Why is Ottawa’s Market Changing?

Several key factors are influencing Ottawa’s real estate market:

1. The Bank of Canada Rate Cut

The recent interest rate cut has sparked optimism among buyers, with expectations of further reductions in 2025. Lower rates improve affordability, making it easier for buyers to qualify for mortgages and reducing monthly payments.

2. More Listings = More Choices for Buyers

For the past few years, Ottawa’s market has struggled with low inventory. However, with a 57.3% increase in active listings, buyers now have more negotiating power. This means fewer bidding wars and more opportunities for buyers to find properties that suit their needs.

3. Economic & Political Uncertainty

With U.S. tariffs, upcoming federal and provincial elections, and economic shifts, some buyers and sellers are taking a wait-and-see approach.
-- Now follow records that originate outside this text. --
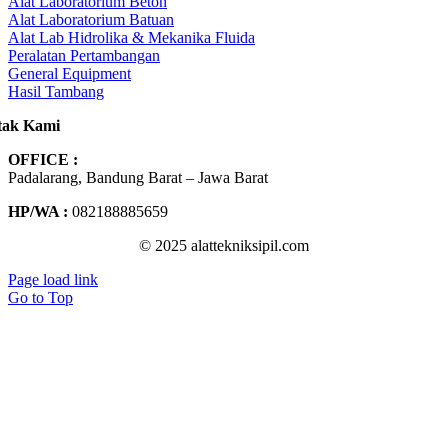
Alat Laboratorium Beton
Alat Laboratorium Batuan
Alat Lab Hidrolika & Mekanika Fluida
Peralatan Pertambangan
General Equipment
Hasil Tambang
tak Kami
OFFICE :
Padalarang, Bandung Barat – Jawa Barat
HP/WA :
082188885659
© 2025 alattekniksipil.com
Page load link
Go to Top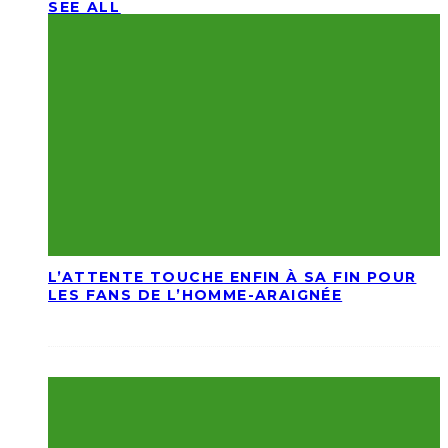
SEE ALL
L’ATTENTE TOUCHE ENFIN À SA FIN POUR
LES FANS DE L’HOMME-ARAIGNÉE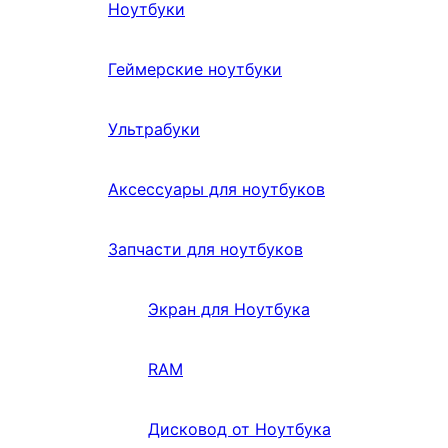
Ноутбуки
Геймерские ноутбуки
Ультрабуки
Аксессуары для ноутбуков
Запчасти для ноутбуков
Экран для Ноутбука
RAM
Дисковод от Ноутбука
These external factors could impact consumer confidence and influence real estate trends throughout the year.

What This Means for Buyers & Sellers

For Buyers:

More Listings = More Choice: With inventory rising, buyers have more options and less competition compared to the past few years.
Interest Rate Relief: The Bank of Canada’s rate cut is making financing slightly more affordable, and more rate cuts may come later in the year.
Slower Price Growth: While prices are rising in some segments, the market is less competitive, giving buyers more negotiating power.
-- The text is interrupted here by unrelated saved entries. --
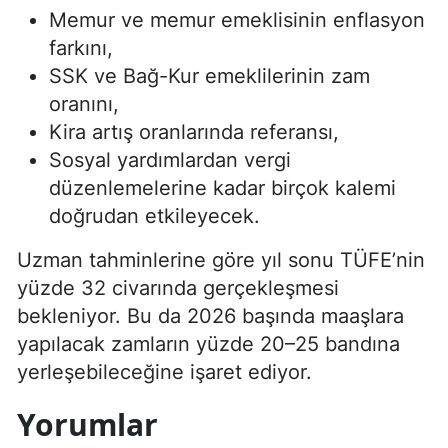
Memur ve memur emeklisinin enflasyon
farkını,
SSK ve Bağ-Kur emeklilerinin zam
oranını,
Kira artış oranlarında referansı,
Sosyal yardımlardan vergi
düzenlemelerine kadar birçok kalemi
doğrudan etkileyecek.
Uzman tahminlerine göre yıl sonu TÜFE’nin
yüzde 32 civarında gerçekleşmesi
bekleniyor. Bu da 2026 başında maaşlara
yapılacak zamların yüzde 20–25 bandına
yerleşebileceğine işaret ediyor.
Yorumlar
Advice: If you’ve been waiting for the right time to enter the market, now may be a good opportunity to secure a home before demand picks up again in the spring.

For Sellers:

More Listings = More Competition: With more homes on the market, sellers must price their homes competitively to attract buyers.
Presentation Matters: Well-staged, well-marketed homes are selling faster than overpriced or poorly presented properties.
Some Homes are Selling Quickly, Others are Sitting: Homes in high-demand areas are still moving fast, while others may take longer to sell.
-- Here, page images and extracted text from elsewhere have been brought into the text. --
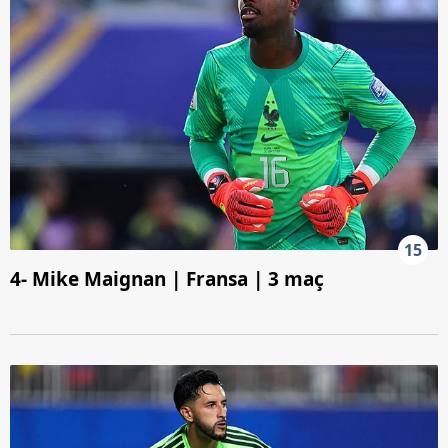
15
4- Mike Maignan | Fransa | 3 maç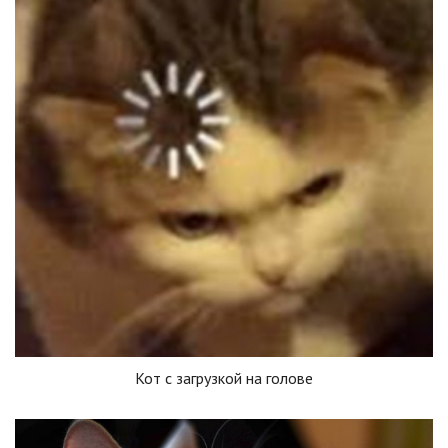
Кот с загрузкой на голове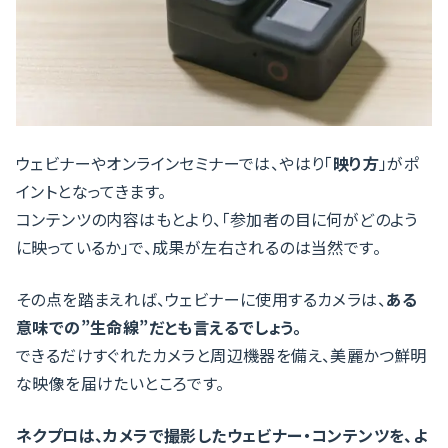
ウェビナーやオンラインセミナーでは、やはり「
映り方
」がポ
イントとなってきます。
コンテンツの内容はもとより、「参加者の目に何がどのよう
に映っているか」で、成果が左右されるのは当然です。
その点を踏まえれば、ウェビナーに使用するカメラは、
ある
意味での”生命線”だとも言えるでしょう。
できるだけすぐれたカメラと周辺機器を備え、美麗かつ鮮明
な映像を届けたいところです。
ネクプロは、カメラで撮影したウェビナー・コンテンツを、よ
Advice: If you’re planning to sell in 2025, work with an experienced real estate team to ensure your home is marketed effectively and priced right for the current market conditions.

Market Outlook for 2025

Looking ahead, Ottawa’s market is expected to gain momentum in the coming months as buyers take advantage of improved affordability and increased supply.

  • More buyers are expected to return to the market as confidence grows.

  • Sellers will need to adapt to changing conditions by pricing competitively.

  • Spring 2025 could see more sales activity, especially if interest rates continue to decline.

While external factors like economic policy and global trade conditions could create uncertainty, Ottawa remains one of Canada’s most stable and desirable real estate markets.

Final Thoughts

January 2025 marks a transitional phase in Ottawa’s real estate market. While sales were slightly lower, rising inventory and renewed buyer interest signal a move toward a more balanced market.

For buyers, the increase in inventory and lower rates provide great opportunities.
For sellers, competitive pricing and strong marketing will be essential to securing a sale.

As the year progresses, expect increased activity, more competition, and a shifting landscape for Ottawa real estate.

For more detailed statistics and insights, visit the Ottawa Real Estate Board at www.oreb.ca.

Important to note is that these statistics can only be as accurate as there are condos sold in Ottawa. The more condos sold in an area, the more accurate the averages will be.